Unfortunately there is a lot of violence in some places on this planet where streets are not safe for either women or men.  Unfortunately, police in some places is totally useless and justice system is totally dysfunctional – and it might be outside of our control to get that changed in the nearest future.  As women are generally physically weaker than men, they tend to be targeted by criminals as an easier prey. Therefore in a violent environment they might require more protection from men and might need to adopt certain style of behaviour for the sake of survival. Is that misogyny? Or is that misandry? Should we ‘empower’ women in such violent environment to go alone on the street in the middle of the night? Should we ‘empower’ women to use provocative clothing to look ‘cool’ and ‘independent’? Should we ‘empower’ women to drink alcohol or take drugs that will totally incapacitate them and make them an easy prey?

Often such risk-minimisation measures are confused with ‘victim blaming’ (Scott Williams provides one of the most recent examples of such victim blaming on his blog). I do not support victim blaming and feel very angry when I come across victim-blaming strategies and statements, no matter whether the victim is male or female. However at the same time I also get very angry when I see risk-minimisation messages being distorted and blocked by some dubious campaigns such as SlutWalk that do not take into consideration the complex nature of the inter-personal violence issues. Until all people learn non-violent conflict resolution strategies and until this planet is free of rapists, murderers, robbers, certain risk-preventative measures might be required to keep people safe and alive.
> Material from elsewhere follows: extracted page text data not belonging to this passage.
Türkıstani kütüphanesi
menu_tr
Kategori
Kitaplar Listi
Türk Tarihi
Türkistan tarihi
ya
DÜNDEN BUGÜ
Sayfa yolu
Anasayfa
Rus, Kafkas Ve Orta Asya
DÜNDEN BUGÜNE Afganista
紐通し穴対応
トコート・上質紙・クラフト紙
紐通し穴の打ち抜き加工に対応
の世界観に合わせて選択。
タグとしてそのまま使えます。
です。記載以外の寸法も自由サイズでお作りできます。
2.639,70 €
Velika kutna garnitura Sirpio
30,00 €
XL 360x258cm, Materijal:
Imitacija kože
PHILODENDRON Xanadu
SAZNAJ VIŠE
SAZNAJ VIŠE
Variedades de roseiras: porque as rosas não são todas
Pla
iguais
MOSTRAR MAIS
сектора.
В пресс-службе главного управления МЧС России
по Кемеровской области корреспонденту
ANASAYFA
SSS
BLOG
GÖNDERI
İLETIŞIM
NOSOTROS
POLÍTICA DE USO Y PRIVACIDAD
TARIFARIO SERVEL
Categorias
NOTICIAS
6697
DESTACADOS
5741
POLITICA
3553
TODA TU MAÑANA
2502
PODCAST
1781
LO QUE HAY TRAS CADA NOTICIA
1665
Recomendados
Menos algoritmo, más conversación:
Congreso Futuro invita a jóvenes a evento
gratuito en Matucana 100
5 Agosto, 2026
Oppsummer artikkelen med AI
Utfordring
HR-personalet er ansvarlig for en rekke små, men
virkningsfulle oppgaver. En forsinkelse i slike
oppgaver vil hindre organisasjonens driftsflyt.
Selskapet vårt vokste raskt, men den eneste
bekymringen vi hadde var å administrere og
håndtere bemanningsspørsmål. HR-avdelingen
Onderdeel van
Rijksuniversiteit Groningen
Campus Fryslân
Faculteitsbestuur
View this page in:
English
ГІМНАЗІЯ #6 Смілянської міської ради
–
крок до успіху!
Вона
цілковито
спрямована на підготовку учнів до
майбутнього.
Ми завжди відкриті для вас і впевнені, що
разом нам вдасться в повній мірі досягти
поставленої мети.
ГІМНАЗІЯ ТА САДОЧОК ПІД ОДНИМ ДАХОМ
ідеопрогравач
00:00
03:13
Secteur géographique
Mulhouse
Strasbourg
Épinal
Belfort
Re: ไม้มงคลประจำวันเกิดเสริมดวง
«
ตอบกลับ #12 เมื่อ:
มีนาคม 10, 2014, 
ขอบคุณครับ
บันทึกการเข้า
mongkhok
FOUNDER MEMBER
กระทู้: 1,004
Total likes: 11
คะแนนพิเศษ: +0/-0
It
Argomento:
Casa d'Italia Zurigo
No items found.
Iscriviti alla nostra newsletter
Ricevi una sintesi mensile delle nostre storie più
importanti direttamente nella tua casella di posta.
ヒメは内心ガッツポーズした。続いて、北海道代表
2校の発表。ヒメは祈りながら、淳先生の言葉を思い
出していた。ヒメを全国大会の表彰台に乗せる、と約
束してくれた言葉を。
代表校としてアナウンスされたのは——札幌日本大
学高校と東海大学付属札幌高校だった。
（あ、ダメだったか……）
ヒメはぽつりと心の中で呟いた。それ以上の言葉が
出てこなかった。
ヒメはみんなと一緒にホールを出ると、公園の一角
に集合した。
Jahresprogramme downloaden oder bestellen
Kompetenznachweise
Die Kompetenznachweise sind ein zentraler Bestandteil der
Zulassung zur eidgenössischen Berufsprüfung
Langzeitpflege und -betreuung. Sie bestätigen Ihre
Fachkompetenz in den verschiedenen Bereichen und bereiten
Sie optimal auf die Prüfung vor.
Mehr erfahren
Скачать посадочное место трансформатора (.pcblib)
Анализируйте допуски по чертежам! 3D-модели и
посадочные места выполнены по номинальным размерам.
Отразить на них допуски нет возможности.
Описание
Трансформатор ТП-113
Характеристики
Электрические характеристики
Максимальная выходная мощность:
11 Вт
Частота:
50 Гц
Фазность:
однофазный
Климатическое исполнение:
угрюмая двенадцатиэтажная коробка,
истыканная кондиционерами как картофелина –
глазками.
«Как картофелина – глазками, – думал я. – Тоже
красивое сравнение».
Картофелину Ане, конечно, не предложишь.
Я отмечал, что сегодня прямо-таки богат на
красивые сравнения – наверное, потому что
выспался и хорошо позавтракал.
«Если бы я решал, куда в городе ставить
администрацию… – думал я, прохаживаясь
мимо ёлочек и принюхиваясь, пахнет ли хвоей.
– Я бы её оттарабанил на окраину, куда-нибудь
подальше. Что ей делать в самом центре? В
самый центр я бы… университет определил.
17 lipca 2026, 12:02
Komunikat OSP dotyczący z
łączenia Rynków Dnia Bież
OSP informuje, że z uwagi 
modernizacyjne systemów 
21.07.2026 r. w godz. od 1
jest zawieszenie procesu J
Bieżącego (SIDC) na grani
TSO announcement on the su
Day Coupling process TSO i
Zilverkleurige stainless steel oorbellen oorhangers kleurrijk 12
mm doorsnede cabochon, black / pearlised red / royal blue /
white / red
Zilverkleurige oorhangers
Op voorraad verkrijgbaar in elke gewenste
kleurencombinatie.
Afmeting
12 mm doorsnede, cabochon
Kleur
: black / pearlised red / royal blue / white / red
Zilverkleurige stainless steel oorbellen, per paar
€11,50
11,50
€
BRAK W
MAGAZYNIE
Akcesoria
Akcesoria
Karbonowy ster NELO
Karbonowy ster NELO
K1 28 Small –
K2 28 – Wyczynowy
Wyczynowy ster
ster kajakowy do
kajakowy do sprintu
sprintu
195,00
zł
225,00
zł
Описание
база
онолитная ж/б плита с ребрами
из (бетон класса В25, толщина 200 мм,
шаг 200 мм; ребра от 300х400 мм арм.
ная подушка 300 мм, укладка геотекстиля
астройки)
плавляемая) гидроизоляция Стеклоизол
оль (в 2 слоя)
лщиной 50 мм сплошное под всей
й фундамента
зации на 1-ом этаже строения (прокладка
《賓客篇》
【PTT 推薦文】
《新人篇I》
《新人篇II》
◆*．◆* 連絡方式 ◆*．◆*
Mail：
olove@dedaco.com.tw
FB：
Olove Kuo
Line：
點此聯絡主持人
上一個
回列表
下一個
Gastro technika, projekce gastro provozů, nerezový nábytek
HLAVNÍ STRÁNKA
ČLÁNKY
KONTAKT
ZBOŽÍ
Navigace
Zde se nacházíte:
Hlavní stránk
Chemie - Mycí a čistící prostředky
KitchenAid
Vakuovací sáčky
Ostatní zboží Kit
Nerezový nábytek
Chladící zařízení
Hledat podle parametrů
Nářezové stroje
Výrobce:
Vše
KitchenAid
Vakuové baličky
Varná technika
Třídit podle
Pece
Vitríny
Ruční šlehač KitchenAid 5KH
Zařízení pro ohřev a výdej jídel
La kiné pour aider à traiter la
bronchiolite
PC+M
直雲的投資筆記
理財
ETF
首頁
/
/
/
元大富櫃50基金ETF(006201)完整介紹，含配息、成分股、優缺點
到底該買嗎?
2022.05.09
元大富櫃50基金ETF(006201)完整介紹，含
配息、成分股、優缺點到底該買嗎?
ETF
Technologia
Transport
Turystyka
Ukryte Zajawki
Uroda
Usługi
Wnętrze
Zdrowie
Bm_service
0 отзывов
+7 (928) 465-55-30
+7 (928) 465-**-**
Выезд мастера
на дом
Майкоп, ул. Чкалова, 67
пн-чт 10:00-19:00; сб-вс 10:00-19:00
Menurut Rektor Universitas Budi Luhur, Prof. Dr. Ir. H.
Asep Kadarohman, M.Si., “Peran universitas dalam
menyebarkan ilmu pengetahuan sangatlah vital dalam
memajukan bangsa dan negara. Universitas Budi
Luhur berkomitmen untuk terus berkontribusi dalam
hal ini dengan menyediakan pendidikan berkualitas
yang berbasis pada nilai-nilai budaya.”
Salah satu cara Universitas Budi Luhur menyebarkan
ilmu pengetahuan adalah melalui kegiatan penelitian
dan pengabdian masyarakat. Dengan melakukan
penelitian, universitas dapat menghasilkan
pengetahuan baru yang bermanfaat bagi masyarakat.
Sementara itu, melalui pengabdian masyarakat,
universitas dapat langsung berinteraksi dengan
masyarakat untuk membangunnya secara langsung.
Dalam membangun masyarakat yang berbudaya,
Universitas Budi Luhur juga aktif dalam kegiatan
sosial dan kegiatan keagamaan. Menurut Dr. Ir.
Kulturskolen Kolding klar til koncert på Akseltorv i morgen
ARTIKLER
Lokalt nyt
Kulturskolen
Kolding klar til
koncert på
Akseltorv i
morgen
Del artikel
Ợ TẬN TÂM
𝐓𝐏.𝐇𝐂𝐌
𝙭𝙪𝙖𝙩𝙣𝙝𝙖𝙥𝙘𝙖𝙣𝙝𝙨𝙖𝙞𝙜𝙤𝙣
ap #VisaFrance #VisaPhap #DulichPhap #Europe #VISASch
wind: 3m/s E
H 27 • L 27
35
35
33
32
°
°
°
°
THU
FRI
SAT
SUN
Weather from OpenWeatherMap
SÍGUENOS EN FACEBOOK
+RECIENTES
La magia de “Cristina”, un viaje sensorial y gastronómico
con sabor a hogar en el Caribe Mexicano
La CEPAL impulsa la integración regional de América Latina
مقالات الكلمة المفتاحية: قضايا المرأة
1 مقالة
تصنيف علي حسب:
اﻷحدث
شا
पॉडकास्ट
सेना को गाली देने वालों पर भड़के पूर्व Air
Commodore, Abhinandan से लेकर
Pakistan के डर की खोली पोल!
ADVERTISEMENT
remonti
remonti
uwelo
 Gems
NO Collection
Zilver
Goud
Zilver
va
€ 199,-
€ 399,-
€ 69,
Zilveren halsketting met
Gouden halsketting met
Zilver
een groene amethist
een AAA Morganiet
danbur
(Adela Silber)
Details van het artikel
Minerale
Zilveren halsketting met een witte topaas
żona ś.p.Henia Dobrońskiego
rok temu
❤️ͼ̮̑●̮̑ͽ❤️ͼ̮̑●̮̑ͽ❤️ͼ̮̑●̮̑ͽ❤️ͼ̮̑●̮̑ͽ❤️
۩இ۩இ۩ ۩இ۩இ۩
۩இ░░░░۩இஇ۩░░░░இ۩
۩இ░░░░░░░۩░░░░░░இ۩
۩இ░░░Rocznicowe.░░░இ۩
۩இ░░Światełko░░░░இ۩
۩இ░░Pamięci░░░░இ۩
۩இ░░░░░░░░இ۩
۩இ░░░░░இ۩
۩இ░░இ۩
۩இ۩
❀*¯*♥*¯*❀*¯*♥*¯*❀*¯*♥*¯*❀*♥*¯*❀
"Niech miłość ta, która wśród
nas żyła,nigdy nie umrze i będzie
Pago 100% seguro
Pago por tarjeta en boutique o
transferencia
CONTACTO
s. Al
Any campaign that puts women’s lives at risk is as misogynous as ‘victim blaming’ and denying women basic human rights.

Let’s empower both women and men in a positive way. Let’s empower them to get a better understanding of the world around them, to ‘write’ their own life stories without someone else holding the pen, to be happy. However let’s not empower them to display the nasty side of human nature, let’s not empower them to be led by their violent biological instincts, let’s not empower them to be cruel to other human beings on this planet. A few examples of the results of such ‘negative’ empowerment can be found in Theodore Dalrymple’s writings . BroadBlogs provides a more recent example of such ‘negative’ empowerment or abuse of personal ‘freedom’ and ‘freedom of speech’ granted to people in Western societies.

Let’s also remember that men need positive empowerment as much as women. Let’s stop generalising and judging all men by some nasty examples that appear on the front pages of the newspaper or feature in the historical books. Unfortunately, men got a bad reputation in history as only powerful men usually get depicted in the history books. And powerful men are usually the nastiest ones. As the results, there are lots of prejudices against men in this world which make their life a real hell.

Let’s stop fighting misandry by spreading misogyny and let’s stop fighting misogyny by spreading misandry. Instead let’s empower both women and men to have a happy, fulfilling life journey caring about each other.